| WHAT IS REQUIRED |
Reproduce every line below word for word, keeping the original line breaks, and omit the picture markers.

| GIVEN DATA |
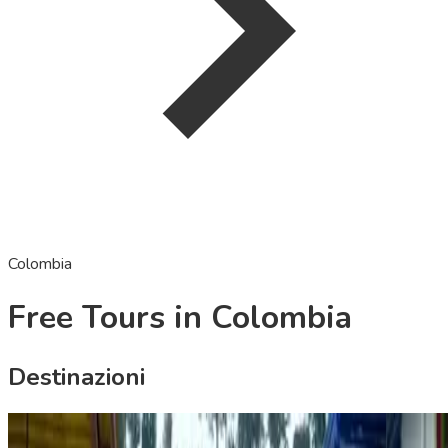
Colombia
Free Tours in Colombia
Destinazioni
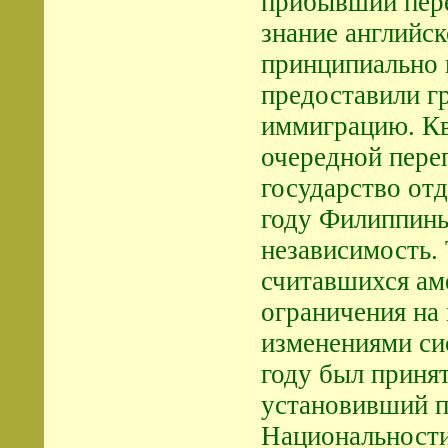
прибывший пере
знание английск
принципиально 
предоставили г
иммиграцию. Кв
очередной пере
государство от
году Филиппины
независимость. 
считавшихся ам
ограничения на
изменениями си
году был принят
установивший п
Национальности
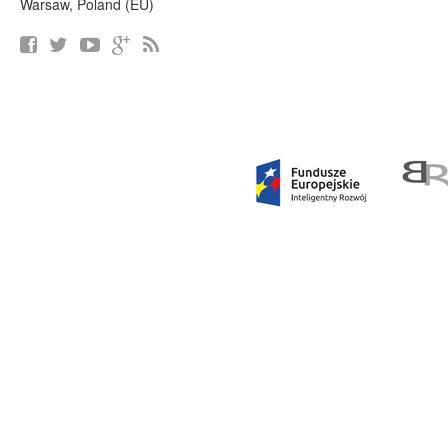
Warsaw, Poland (EU)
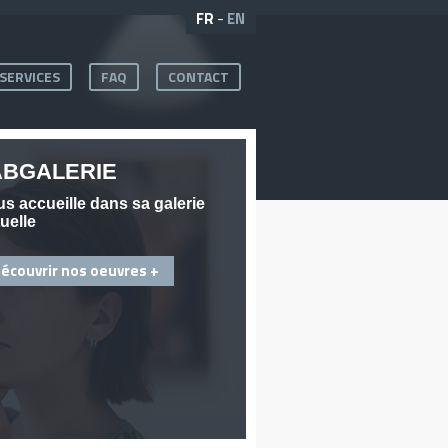
FR
-
EN
SERVICES
FAQ
CONTACT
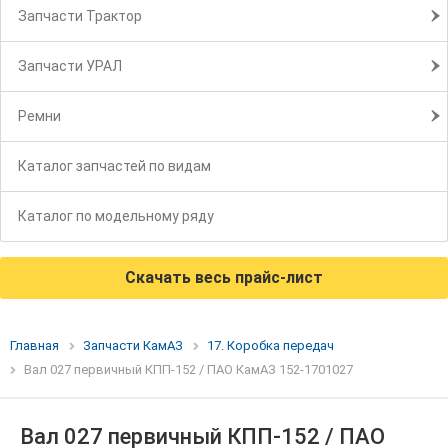
Запчасти Трактор
Запчасти УРАЛ
Ремни
Каталог запчастей по видам
Каталог по модельному ряду
Скачать весь прайс-лист
Главная
Запчасти КамАЗ
17. Коробка передач
Вал 027 первичный КПП-152 / ПАО КамАЗ 152-1701027
Вал 027 первичный КПП-152 / ПАО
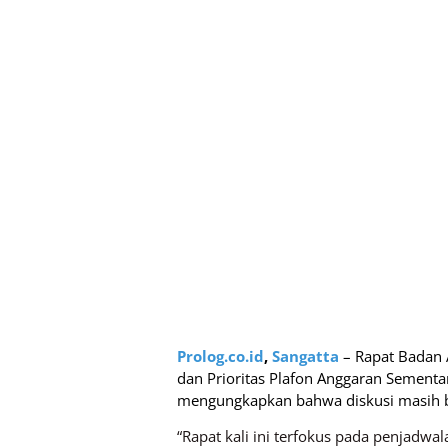
Prolog.co.id
,
Sangatta
– Rapat Badan 
dan Prioritas Plafon Anggaran Sement
mengungkapkan bahwa diskusi masih b
“Rapat kali ini terfokus pada penjad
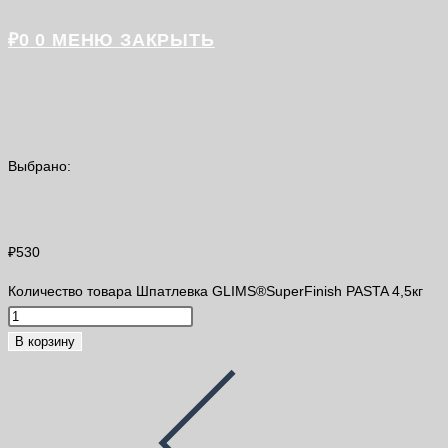
₽
0
0
МЕНЮ
ЗАКРЫТЬ
Выбрано:
Шпатлевка GLIMS®SuperFinish PASTA 4,5кг
₽
530
Количество товара Шпатлевка GLIMS®SuperFinish PASTA 4,5кг
В корзину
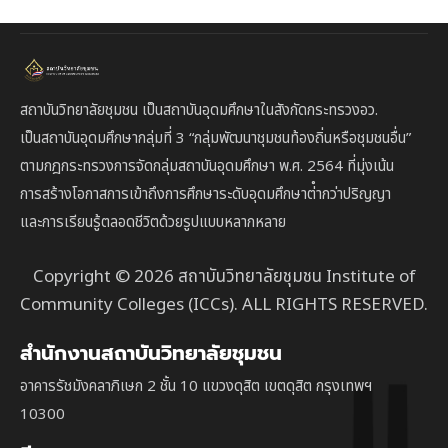
สถาบันวิทยาลัยชุมชน เป็นสถาบันอุดมศึกษาในสังกัดกระทรวงอว.
เป็นสถาบัน
อุดมศึกษากลุ่มที่ 3
“กลุ่มพัฒนาชุมชนท้องถิ่นหรือชุมชนอื่น”
ตาม
กฎกระทรวงการจัดกลุ่มสถาบันอุดมศึกษา พ.ศ. 2564 ที่มุ่งเน้น
การสร้างโอกาสการเข้าถึงการศึกษาระดับอุดมศึกษาต่ํากว่าปริญญา
และการเรียนรู้ตลอดชีวิตด้วยรูปแบบหลากหลาย
Copyright © 2026 สถาบันวิทยาลัยชุมชน Institute of
Community Colleges (ICCs). ALL RIGHTS RESERVED.
สำนักงานสถาบันวิทยาลัยชุมชน
อาคารรัชมังคลาภิเษก 2 ชั้น 10 แขวงดุสิต เขตดุสิต กรุงเทพฯ
10300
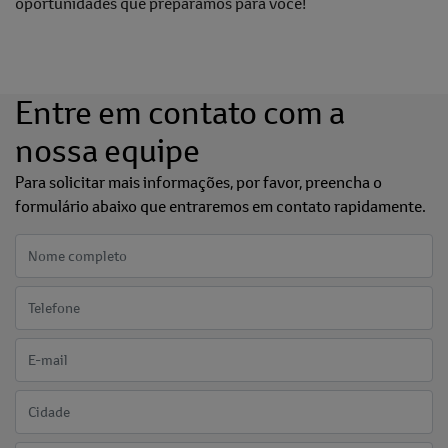
oportunidades que preparamos para você!
Entre em contato com a
nossa equipe
Para solicitar mais informações, por favor, preencha o
formulário abaixo que entraremos em contato rapidamente.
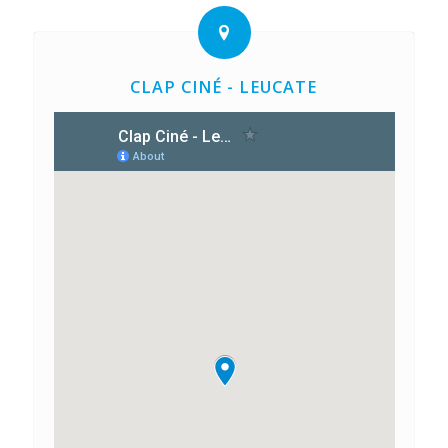
CLAP CINÉ - LEUCATE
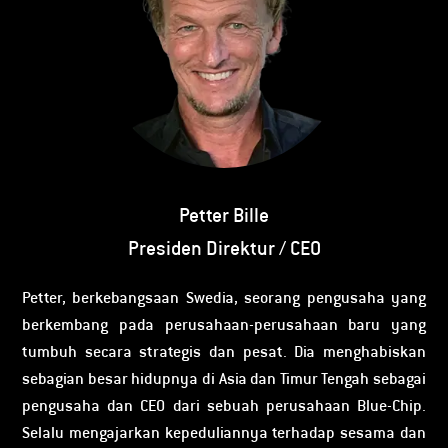
Petter Bille
Presiden Direktur / CEO
Petter, berkebangsaan Swedia, seorang pengusaha yang
berkembang pada perusahaan-perusahaan baru yang
tumbuh secara strategis dan pesat. Dia menghabiskan
sebagian besar hidupnya di Asia dan Timur Tengah sebagai
pengusaha dan CEO dari sebuah perusahaan Blue-Chip.
Selalu mengajarkan kepeduliannya terhadap sesama dan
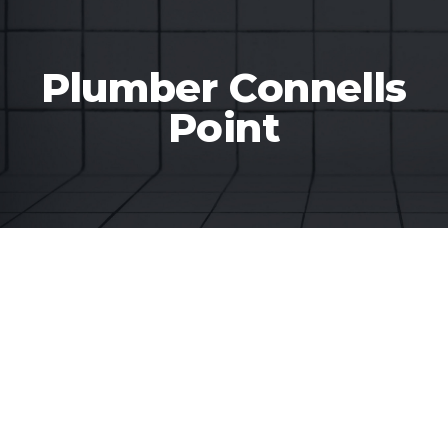
Plumber Connells
Point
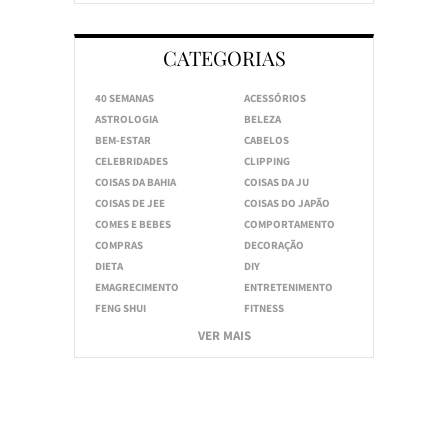
CATEGORIAS
40 SEMANAS
ACESSÓRIOS
ASTROLOGIA
BELEZA
BEM-ESTAR
CABELOS
CELEBRIDADES
CLIPPING
COISAS DA BAHIA
COISAS DA JU
COISAS DE JEE
COISAS DO JAPÃO
COMES E BEBES
COMPORTAMENTO
COMPRAS
DECORAÇÃO
DIETA
DIY
EMAGRECIMENTO
ENTRETENIMENTO
FENG SHUI
FITNESS
VER MAIS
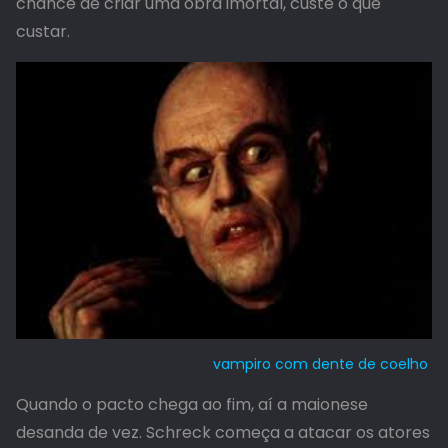
chance de criar uma obra imortal, custe o que
custar.
vampiro com dente de coelho
Quando o pacto chega ao fim, aí a maionese
desanda de vez. Schreck começa a atacar os atores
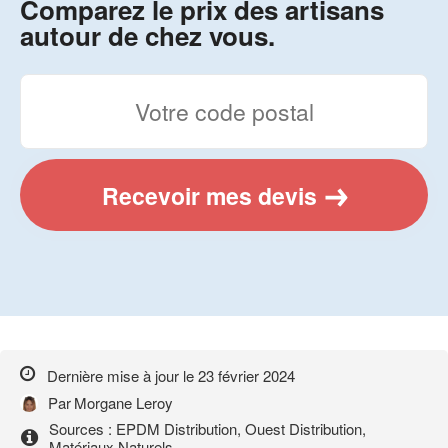
Comparez le prix des artisans
autour de chez vous.
Recevoir mes devis
Dernière mise à jour le
23 février 2024
Par
Morgane Leroy
Sources : EPDM Distribution, Ouest Distribution,
Matériaux Naturels...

| EXPECTED ANSWER |
Colombia
Free Tours in Colombia
Destinazioni
прибывший пере
знание английск
принципиально 
предоставили г
иммиграцию. Кв
очередной пере
государство от
году Филиппины
независимость. 
считавшихся ам
ограничения на
изменениями си
году был принят
установивший п
Национальности
Warsaw, Poland (EU)
FR
-
EN
SERVICES
FAQ
CONTACT
Запчасти Трактор
Запчасти УРАЛ
Ремни
Каталог запчастей по видам
Каталог по модельному ряду
Скачать весь прайс-лист
Главная
Запчасти КамАЗ
17. Коробка передач
Вал 027 первичный КПП-152 / ПАО КамАЗ 152-1701027
Вал 027 первичный КПП-152 / ПАО
Prolog.co.id
,
Sangatta
– Rapat Badan 
dan Prioritas Plafon Anggaran Sement
mengungkapkan bahwa diskusi masih b
“Rapat kali ini terfokus pada penjad
₽
0
0
МЕНЮ
ЗАКРЫТЬ
Выбрано:
Шпатлевка GLIMS®SuperFinish PASTA 4,5кг
₽
530
Количество товара Шпатлевка GLIMS®SuperFinish PASTA 4,5кг
В корзину
สถาบันวิทยาลัยชุมชน เป็นสถาบันอุดมศึกษาในสังกัดกระทรวงอว.
เป็นสถาบัน
อุดมศึกษากลุ่มที่ 3
“กลุ่มพัฒนาชุมชนท้องถิ่นหรือชุมชนอื่น”
ตาม
กฎกระทรวงการจัดกลุ่มสถาบันอุดมศึกษา พ.ศ. 2564 ที่มุ่งเน้น
การสร้างโอกาสการเข้าถึงการศึกษาระดับอุดมศึกษาต่ํากว่าปริญญา
และการเรียนรู้ตลอดชีวิตด้วยรูปแบบหลากหลาย
Copyright © 2026 สถาบันวิทยาลัยชุมชน Institute of
Community Colleges (ICCs). ALL RIGHTS RESERVED.
สำนักงานสถาบันวิทยาลัยชุมชน
อาคารรัชมังคลาภิเษก 2 ชั้น 10 แขวงดุสิต เขตดุสิต กรุงเทพฯ
10300
oportunidades que preparamos para você!
Entre em contato com a
nossa equipe
Para solicitar mais informações, por favor, preencha o
formulário abaixo que entraremos em contato rapidamente.
CLAP CINÉ - LEUCATE
Petter Bille
Presiden Direktur / CEO
Petter, berkebangsaan Swedia, seorang pengusaha yang
berkembang pada perusahaan-perusahaan baru yang
tumbuh secara strategis dan pesat. Dia menghabiskan
sebagian besar hidupnya di Asia dan Timur Tengah sebagai
pengusaha dan CEO dari sebuah perusahaan Blue-Chip.
Selalu mengajarkan kepeduliannya terhadap sesama dan
Plumber Connells
Point
CATEGORIAS
40 SEMANAS
ACESSÓRIOS
ASTROLOGIA
BELEZA
BEM-ESTAR
CABELOS
CELEBRIDADES
CLIPPING
COISAS DA BAHIA
COISAS DA JU
COISAS DE JEE
COISAS DO JAPÃO
COMES E BEBES
COMPORTAMENTO
COMPRAS
DECORAÇÃO
DIETA
DIY
EMAGRECIMENTO
ENTRETENIMENTO
FENG SHUI
FITNESS
VER MAIS
chance de criar uma obra imortal, custe o que
custar.
vampiro com dente de coelho
Quando o pacto chega ao fim, aí a maionese
desanda de vez. Schreck começa a atacar os atores
Comparez le prix des artisans
autour de chez vous.
Recevoir mes devis
Dernière mise à jour le
23 février 2024
Par
Morgane Leroy
Sources : EPDM Distribution, Ouest Distribution,
Matériaux Naturels...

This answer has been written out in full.